I have tried torchscript model
on python got same output as in C++
model = jit.load("parseq.torchscript")
model.eval()
img_transform = SceneTextDataModule.get_transform((32, 128))
image = Image.open('cropped.jpeg').convert('RGB')
image = img_transform(image).unsqueeze(0).to('cpu')
p = model(image)
p.softmax(-1)
pred, probs = decode(p)
print(f'{pred[0]}')
Output
tensor([ 6, 76, 1, 1, 9, 3, 4, 6, 7, 10, 1, 1, 1, 4, 4, 4, 3, 3,
4, 4, 4, 10, 2, 4, 4, 0])
tensor([14.4258, 11.3851, 17.1263, 17.0329, 15.8301, 15.8701, 15.8736, 16.0863,
15.7481, 14.2250, 10.7678, 13.9986, 12.8545, 14.0670, 8.8345, 6.2844,
6.2651, 5.6718, 8.0785, 9.5057, 9.3010, 11.1427, 8.4386, 9.0718,
9.1752, 8.5811], grad_fn=<MaxBackward0>)
5-00823569000333223339133
I was doing mistake here p.softmax(-1)
it should be p = p.softmax(-1)
and in c++ it should be output = output.softmax(-1);
After trying different version of Pytorch in C++ got correct output on torch version 1.13.1 but still issue in inference time that is almost 7 times high in C++ as compared to python. Issue mentioned here
I found the torch version of parseq which is able to convert onnx and tensorrt too https://github.com/bharatsubedi/PARseq_torch
I found the torch version of parseq which is able to convert onnx and tensorrt too https://github.com/bharatsubedi/PARseq_torch
The reference implementation is PyTorch. PyTorch-Lightning is only used for training and has nothing to do with the model during inference. The model code here is designed to be easily importable and usable in other projects—there's no need to remove the PL references because the model instance would work just like any other vanilla nn.Module
.
I would reckon that the difference in outputs is due to differences in the internal data representations. Can't really say, since I'm not familiar with the implementation of Torch in both Python and C++. You'd also notice the same difference in outputs if you run the exact same model weights on different hardware and/or software stacks.

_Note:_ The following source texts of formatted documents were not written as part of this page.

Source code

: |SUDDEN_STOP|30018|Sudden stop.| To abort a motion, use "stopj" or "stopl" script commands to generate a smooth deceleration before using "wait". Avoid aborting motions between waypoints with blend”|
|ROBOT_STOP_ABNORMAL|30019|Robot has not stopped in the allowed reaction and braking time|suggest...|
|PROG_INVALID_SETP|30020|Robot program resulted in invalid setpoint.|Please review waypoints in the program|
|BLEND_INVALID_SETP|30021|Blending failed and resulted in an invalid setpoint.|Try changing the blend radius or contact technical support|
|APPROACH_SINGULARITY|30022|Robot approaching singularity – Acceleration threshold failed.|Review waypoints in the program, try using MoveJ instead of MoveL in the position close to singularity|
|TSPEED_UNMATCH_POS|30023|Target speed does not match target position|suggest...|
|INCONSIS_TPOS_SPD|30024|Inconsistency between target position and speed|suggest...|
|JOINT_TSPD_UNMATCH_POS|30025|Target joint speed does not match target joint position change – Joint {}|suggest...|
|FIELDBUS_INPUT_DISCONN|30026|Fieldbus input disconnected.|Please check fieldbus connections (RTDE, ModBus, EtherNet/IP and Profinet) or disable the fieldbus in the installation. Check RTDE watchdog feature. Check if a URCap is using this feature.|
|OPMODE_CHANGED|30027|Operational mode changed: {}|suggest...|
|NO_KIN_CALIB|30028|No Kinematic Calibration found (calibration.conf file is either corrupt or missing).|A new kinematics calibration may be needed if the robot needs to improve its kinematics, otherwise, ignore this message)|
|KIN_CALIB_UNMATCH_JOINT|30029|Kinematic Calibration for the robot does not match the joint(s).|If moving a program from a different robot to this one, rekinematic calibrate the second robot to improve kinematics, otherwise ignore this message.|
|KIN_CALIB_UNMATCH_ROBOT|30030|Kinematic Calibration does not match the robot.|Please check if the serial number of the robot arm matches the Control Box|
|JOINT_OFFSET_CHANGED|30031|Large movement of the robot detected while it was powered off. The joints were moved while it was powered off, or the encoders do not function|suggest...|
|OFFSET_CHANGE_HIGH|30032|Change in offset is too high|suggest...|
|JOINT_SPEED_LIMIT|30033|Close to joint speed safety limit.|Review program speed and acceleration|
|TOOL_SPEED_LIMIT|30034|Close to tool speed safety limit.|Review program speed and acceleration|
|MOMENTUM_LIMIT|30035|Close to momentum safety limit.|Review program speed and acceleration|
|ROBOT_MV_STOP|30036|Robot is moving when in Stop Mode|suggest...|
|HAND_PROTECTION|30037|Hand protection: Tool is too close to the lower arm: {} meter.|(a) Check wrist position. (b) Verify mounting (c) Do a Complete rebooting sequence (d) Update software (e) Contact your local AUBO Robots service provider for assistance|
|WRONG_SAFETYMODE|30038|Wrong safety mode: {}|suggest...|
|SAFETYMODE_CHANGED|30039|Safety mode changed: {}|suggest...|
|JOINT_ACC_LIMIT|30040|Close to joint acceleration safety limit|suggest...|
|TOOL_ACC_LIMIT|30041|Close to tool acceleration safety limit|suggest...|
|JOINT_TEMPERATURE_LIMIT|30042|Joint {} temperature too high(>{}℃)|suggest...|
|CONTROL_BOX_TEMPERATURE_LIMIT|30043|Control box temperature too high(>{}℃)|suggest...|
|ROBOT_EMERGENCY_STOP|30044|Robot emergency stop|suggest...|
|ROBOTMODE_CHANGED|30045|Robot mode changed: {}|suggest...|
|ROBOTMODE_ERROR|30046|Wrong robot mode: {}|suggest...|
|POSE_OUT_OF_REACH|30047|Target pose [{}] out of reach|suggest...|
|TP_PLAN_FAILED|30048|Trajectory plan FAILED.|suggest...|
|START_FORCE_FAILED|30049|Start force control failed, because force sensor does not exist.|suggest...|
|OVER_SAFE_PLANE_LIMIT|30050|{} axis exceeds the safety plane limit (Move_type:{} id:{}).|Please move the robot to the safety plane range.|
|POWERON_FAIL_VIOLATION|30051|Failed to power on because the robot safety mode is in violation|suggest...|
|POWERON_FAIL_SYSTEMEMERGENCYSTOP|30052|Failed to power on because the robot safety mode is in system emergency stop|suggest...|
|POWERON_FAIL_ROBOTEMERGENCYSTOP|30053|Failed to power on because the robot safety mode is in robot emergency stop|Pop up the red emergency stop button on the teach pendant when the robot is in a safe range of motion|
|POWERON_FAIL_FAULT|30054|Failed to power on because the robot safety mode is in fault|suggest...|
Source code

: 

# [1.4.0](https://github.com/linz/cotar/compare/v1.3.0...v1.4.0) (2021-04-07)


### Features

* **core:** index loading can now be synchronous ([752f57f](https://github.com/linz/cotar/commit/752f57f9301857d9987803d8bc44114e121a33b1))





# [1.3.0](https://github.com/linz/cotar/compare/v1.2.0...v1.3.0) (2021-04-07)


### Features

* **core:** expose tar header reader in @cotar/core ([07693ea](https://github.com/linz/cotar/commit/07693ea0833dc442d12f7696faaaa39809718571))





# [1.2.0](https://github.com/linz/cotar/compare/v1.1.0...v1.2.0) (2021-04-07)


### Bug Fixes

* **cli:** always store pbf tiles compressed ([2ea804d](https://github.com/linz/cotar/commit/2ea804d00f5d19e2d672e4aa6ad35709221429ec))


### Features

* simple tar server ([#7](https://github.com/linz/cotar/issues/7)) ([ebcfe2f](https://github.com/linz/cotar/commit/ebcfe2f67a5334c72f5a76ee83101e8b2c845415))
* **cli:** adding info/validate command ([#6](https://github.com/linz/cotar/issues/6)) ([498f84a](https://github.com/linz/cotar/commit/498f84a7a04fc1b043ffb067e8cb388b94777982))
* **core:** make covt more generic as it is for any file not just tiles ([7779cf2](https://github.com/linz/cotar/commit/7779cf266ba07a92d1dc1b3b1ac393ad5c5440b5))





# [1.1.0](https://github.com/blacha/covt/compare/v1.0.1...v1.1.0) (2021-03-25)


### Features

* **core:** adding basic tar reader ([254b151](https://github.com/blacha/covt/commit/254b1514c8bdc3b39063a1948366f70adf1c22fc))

Maby a little late, but torch version is not enough for the solution here. I think the main problem comes from your random dummy_input when converting:
dummy_input = torch.rand(1, 3, 32, 128) # (1, 3, 32, 128) by default
traced_script_module = torch.jit.trace(model, dummy_input)
traced_script_module.save("parseq.torchscript")
Forward function of Parseq using conditions and loops, dummy_input plays an important role for generating final torchscript code of the torschscript model. Random dummy_input means the condition and loops in Decoding process of Parseq will be random. Here my solutions:
Solution 1: Using special dummy_input:
from PIL import Image
import torch
from strhub.data.module import SceneTextDataModule
img_transform = SceneTextDataModule.get_transform((32, 128))
img_path = "/path/to/special/image"
image = Image.open(img_path).convert('RGB')
dummy_input = img_transform(image).unsqueeze(0)
parseq = torch.hub.load('baudm/parseq', 'parseq', pretrained=True).eval()
torch_jit = parseq.to_torchscript(file_path='./torchscript_model.ptl', method='trace', example_inputs=dummy_input)
Assuming pretrained parsed has max sequence length of predicton is 26 (including eos), we need to find an image which has 25 characters and pretrained parseq needs to predict this image correctly.
Solution 2: Remove all conditions and loops in forward function of Parseq
Not recommended, but you can try remove them, using functions with data independent instead, then use new script to load model and do the converting using trace method.
Unfortunately, these two solutions make the model decodes 26 times if max_label_length = 26 instead of early stopping after the eos token, so the inference time will be much longer for most cases
@gioivuathoi is correct. The forward method of the PARSeq model is dynamic in the sense that the actual code path is dependent on the input, especially for the autoregressive decoding mode. When converting to TorchScript, do not use the trace mode.
You can use the built-in method available in Lightning:
# create the model
parseq = torch.hub.load('baudm/parseq', 'parseq', pretrained=True).eval()
script = parseq.to_torchscript()
# save for use in production environment
torch.jit.save(script, "parseq.pt")
See: https://lightning.ai/docs/pytorch/stable/deploy/production_advanced_2.html
In addition to Solution 2 presented above, you can opt to use the non-autoregressive decoding mode (decode_ar=False
). This code path is static and does not depend on the input.